8.La Commission fait abstraction de la TVA.
9.L’organe d’administration établira un plan d’amortissement pour cet investissement.
10.Il appartient à l’organe d’administration de déterminer le caractère récurrent ou non de ces charges.
11.Cf. avis CNC 2018/25 – Provisions.
12.Des réductions de valeur complémentaires sont actées pour tenir compte soit de l’évolution de leur valeur de réalisation ou de marché, soit des aléas justifiés par la nature des avoirs en cause ou de l’activité exercée (art. 3:48, alinéa 2, AR CSA).
13.Art. 3:48, alinéa 2, et 3:50, alinéa 2, AR CSA.
14.Art. 3:49, dernier alinéa, AR CSA.
15.Article 3:6, § 1er, alinéa 3, AR CSA. : « Sans préjudice du paragraphe 2, ces règles sont établies et les évaluations sont opérées dans une perspective de continuité des activités de la société, de l'ASBL, de l'AISBL ou de la fondation ».
16.Article 3:36, alinéa 2, AR CSA. La réalisation de ces conditions doit être justifiée dans l'annexe.

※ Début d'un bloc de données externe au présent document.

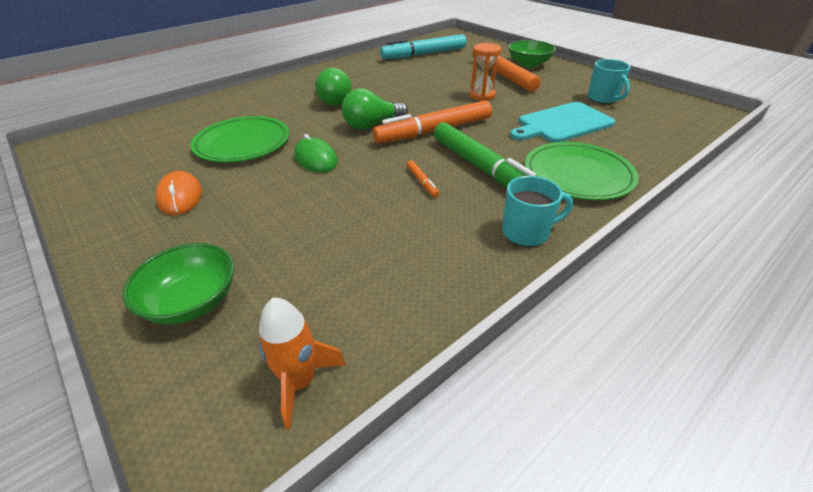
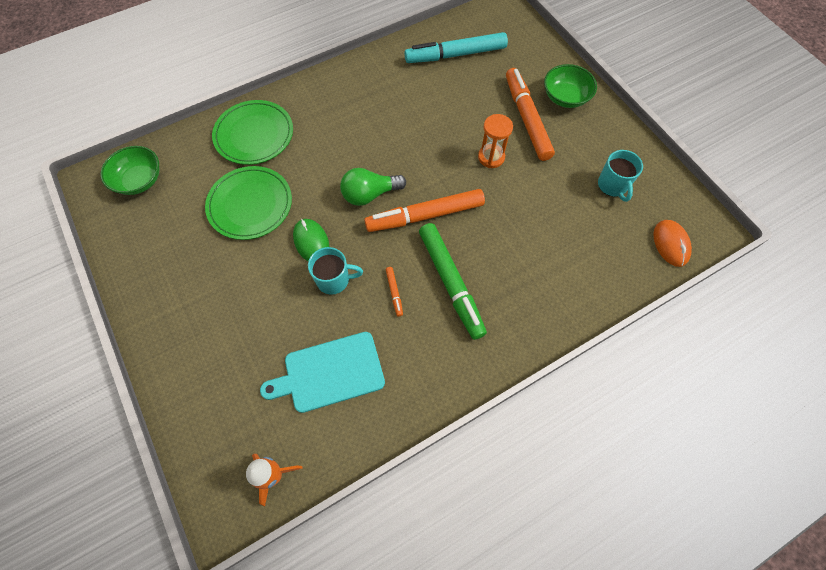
camera: 10 degrees right, 25 degrees up
(180, 196) = (199, 275): orange mouse -> orange mouse (670, 244)
(192, 301) = (210, 395): green bowl -> green bowl (139, 180)
(332, 100) = (339, 142): green light bulb -> none
(527, 232) = (457, 371): turquoise mug -> turquoise mug (334, 280)
(562, 123) = (551, 224): turquoise cutting board -> turquoise cutting board (330, 373)
(578, 175) = (529, 307): green plate -> green plate (254, 135)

Dans la mesure où les frais de restructuration consistent en des charges qui relèvent des charges d'exploitation ou des charges financières, leur transfert à l'actif s'opère par déduction globale explicite respectivement du total des charges d'exploitation et des charges financières parmi les règles d'évaluation.
17.Cf. titre II. Classification hiérarchique des principes d’évaluation.